(Duarte Gomes, Francisco Paredes, Mariana Polido, Beatriz Castro)
Caim, de José Saramago
Dezoito anos depois d’O Evangelho segundo Jesus Cristo, José Saramago propõe-se a contar, num tom divertido, mas crítico — tão-só, «saramaguiano» — a história de Caim.
Por matar o irmão, o primeiro filho de Adão e Eva foi condenado a levar uma vida errante. Vagabundo e sem destino, Caim, a mando do autor, revisita anacronicamente algumas passagens do Antigo Testamento.
De forma engenhosa, as Escrituras são narradas de um prisma diferente — moral e eticamente questionável — dos habituais cânones, cuidando Saramago de salvaguardar a possibilidade de uma história poder ser sempre (re)contada conforme se mude a perspetiva.
A verdade é que, e sem prejuízo do seu aberto ateísmo, José Saramago pôs, através dos textos sagrados, o Homem contra Deus e Deus contra o Homem, porque não há bem sem mal.
Francisco Paredes
Baby Reindeer:
Uma minissérie que é um verdadeiro murro no estômago
Em poucos dias, Baby Reindeer, tornou-se um dos maiores sucessos do ano da Netflix, sendo inspirada na história verídica do criador, Richard Gadd.
Baseada na laureada peça que conquistou o Festival Fringe, em Edimburgo, a obra acompanha Donny (Richard Gadd), o nosso protagonista, cuja carreira como comediante se afigura um desastre.
A vida prepara-lhe amarguradas surpresas quando se vê preso na teia de uma relação deturpada com Martha (Jessica Gunning), uma stalker que desperta nele um trauma reprimido.

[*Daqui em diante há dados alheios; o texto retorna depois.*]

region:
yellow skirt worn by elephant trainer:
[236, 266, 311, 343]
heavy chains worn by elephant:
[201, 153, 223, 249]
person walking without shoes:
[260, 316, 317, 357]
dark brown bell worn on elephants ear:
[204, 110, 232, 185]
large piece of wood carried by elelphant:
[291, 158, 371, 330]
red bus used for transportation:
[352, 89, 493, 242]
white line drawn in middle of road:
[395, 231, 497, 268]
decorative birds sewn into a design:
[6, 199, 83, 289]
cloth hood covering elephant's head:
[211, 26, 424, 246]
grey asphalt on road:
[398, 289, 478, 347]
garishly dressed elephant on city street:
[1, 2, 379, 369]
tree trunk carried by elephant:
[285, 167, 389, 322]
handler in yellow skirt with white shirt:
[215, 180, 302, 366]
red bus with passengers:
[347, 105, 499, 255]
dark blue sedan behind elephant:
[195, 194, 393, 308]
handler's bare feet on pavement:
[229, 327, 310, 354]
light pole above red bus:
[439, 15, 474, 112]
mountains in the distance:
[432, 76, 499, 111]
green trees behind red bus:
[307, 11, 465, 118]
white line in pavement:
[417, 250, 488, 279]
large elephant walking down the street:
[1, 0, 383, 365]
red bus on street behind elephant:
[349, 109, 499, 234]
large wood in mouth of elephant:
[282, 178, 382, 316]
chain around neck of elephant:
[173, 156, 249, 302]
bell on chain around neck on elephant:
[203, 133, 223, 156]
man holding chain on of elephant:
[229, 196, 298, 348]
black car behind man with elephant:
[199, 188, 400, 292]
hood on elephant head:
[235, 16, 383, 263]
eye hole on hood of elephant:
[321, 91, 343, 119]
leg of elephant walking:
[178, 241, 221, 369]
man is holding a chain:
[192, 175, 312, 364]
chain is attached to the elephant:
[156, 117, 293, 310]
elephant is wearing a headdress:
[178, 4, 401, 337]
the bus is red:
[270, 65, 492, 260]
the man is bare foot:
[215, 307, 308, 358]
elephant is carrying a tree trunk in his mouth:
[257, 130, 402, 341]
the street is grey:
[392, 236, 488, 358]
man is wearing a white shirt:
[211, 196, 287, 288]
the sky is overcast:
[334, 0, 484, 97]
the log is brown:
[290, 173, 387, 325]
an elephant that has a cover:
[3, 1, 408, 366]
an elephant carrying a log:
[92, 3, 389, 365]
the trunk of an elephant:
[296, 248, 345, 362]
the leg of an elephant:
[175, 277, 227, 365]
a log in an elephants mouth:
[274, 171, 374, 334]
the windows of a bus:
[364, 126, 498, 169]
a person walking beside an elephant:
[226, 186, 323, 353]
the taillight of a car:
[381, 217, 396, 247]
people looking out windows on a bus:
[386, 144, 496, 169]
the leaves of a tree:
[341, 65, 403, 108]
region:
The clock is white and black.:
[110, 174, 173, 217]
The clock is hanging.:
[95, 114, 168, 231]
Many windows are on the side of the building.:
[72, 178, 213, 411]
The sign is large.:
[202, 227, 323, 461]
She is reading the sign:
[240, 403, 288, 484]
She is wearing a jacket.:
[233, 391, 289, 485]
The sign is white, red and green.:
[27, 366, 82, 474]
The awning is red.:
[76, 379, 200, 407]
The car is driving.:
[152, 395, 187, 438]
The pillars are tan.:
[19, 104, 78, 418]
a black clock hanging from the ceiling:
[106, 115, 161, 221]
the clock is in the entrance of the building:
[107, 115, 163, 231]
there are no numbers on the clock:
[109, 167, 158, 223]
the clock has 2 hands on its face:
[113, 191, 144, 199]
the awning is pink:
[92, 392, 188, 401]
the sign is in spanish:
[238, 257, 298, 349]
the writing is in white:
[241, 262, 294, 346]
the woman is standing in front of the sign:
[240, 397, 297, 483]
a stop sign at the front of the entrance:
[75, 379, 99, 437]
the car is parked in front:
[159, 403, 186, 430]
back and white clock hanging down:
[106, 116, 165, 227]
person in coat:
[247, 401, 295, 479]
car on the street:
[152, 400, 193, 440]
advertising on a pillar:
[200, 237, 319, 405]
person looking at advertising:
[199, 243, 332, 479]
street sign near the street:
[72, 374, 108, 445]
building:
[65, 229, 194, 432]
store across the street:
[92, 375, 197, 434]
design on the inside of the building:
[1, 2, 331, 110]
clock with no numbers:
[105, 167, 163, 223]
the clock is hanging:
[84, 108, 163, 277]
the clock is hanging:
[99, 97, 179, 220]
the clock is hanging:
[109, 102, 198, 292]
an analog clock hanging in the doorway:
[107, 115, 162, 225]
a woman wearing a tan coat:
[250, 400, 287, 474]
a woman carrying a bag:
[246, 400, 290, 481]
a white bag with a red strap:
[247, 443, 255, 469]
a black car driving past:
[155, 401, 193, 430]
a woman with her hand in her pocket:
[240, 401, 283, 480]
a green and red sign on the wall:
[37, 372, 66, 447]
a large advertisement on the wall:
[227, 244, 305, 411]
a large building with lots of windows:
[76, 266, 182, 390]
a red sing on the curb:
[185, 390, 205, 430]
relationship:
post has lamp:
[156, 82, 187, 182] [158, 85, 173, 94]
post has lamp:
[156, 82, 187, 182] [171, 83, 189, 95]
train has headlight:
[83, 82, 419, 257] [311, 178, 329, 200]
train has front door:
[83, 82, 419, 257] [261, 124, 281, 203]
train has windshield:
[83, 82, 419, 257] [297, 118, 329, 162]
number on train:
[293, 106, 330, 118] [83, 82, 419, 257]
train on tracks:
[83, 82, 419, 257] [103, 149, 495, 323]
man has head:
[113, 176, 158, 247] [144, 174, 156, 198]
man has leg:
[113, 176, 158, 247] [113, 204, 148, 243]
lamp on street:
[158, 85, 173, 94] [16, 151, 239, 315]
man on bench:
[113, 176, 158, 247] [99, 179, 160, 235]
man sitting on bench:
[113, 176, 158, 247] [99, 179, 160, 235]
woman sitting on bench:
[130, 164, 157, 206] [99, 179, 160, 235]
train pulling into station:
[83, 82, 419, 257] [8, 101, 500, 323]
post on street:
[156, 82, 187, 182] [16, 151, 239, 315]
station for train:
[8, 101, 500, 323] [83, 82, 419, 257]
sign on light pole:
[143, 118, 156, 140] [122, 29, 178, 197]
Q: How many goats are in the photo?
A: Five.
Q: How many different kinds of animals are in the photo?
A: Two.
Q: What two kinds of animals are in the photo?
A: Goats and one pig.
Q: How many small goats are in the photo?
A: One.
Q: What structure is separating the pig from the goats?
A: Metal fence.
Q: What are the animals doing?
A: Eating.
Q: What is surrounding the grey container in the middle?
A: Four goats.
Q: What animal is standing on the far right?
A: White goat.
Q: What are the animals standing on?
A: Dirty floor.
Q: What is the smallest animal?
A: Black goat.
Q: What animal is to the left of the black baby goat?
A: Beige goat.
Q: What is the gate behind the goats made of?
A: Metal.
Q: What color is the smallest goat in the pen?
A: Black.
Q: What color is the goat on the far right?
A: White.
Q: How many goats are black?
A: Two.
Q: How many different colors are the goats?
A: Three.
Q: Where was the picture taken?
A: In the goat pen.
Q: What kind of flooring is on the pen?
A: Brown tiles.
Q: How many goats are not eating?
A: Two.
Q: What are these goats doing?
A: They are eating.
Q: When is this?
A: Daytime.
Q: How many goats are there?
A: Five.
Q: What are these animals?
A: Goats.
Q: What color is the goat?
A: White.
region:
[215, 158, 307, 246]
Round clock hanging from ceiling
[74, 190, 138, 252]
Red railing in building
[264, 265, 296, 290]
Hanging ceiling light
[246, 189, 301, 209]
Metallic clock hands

Ao longo dos sete episódios, faz-se um retrato cru sobre violência sexual e stalking. Um desconforto necessário que traz temas relevantes à grande tela. Uma série que nos prende do início ao fim, que nos comove e atormenta a cada episódio.
Mariana Polido
All of Us Strangers (2023), Andrew Haigh
Adam navega um quotidiano solitário e sem rumo, condenado por um passado longínquo, com o qual ainda não se pacificou. A morte prematura dos pais – quando ainda não tinha doze anos – faz com que, no presente, não consiga evitar encontros imaginários com os mesmos, procurando conforto na ficção daquilo que ficou por dizer ou por viver – como assumir perante a mãe a sua homossexualidade ou exigir do pai mais calor e afeto.
Num quadro um tanto místico e obscuro, salta para a cena Harry, outra alma desamparada, que provoca um twist inesperado na trajetória da narrativa.
Com uma realização de sensibilidade acutilante, All of Us Strangers arrepia-nos do primeiro ao último minuto. Diálogos intensos, interpretações poderosas de todo o elenco – em particular, de Andrew Scott (Adam) e de Paul Mescal (Harry) – e um soundtrack imersivo, compõem uma verdadeira obra-prima, poética e comovente. Sem dúvida, um dos melhores filmes do ano.
Beatriz Castro
Disenchantment, série disponível na Netflix
Para alguém como eu, Disenchantment prometia pouco. Um cartoon fantástico sobre os tempos medievais é uma combinação que, na minha mente, não inspirava confiança nenhuma. Felizmente, fui intimado para a sua visualização – então, lancei-me ao primeiro episódio.
Numa visão alternativa da Europa medieval, a rebelde e alcoólica futura rainha de Dreamland, Bean, trava amizade com o seu demónio pessoal, Luci, e com um ingénuo elfo, de nome Elfo (sim, o elfo chama-se Elfo). Juntos, os três arranjam maneiras de tornar a vida menos aborrecida, festejando, fugindo a casamentos, explorando os reinos vizinhos e descobrindo conspirações mirabolantes.
Do criador de The Simpsons e Futurama, Disenchantment é tido como um “desenho animado de comédia”; no entanto, em certos momentos, peca neste aspeto, mostrando-se previsível e repetitivo – foram, antes, a criatividade, os personagens e o enredo que realmente me tornaram fã.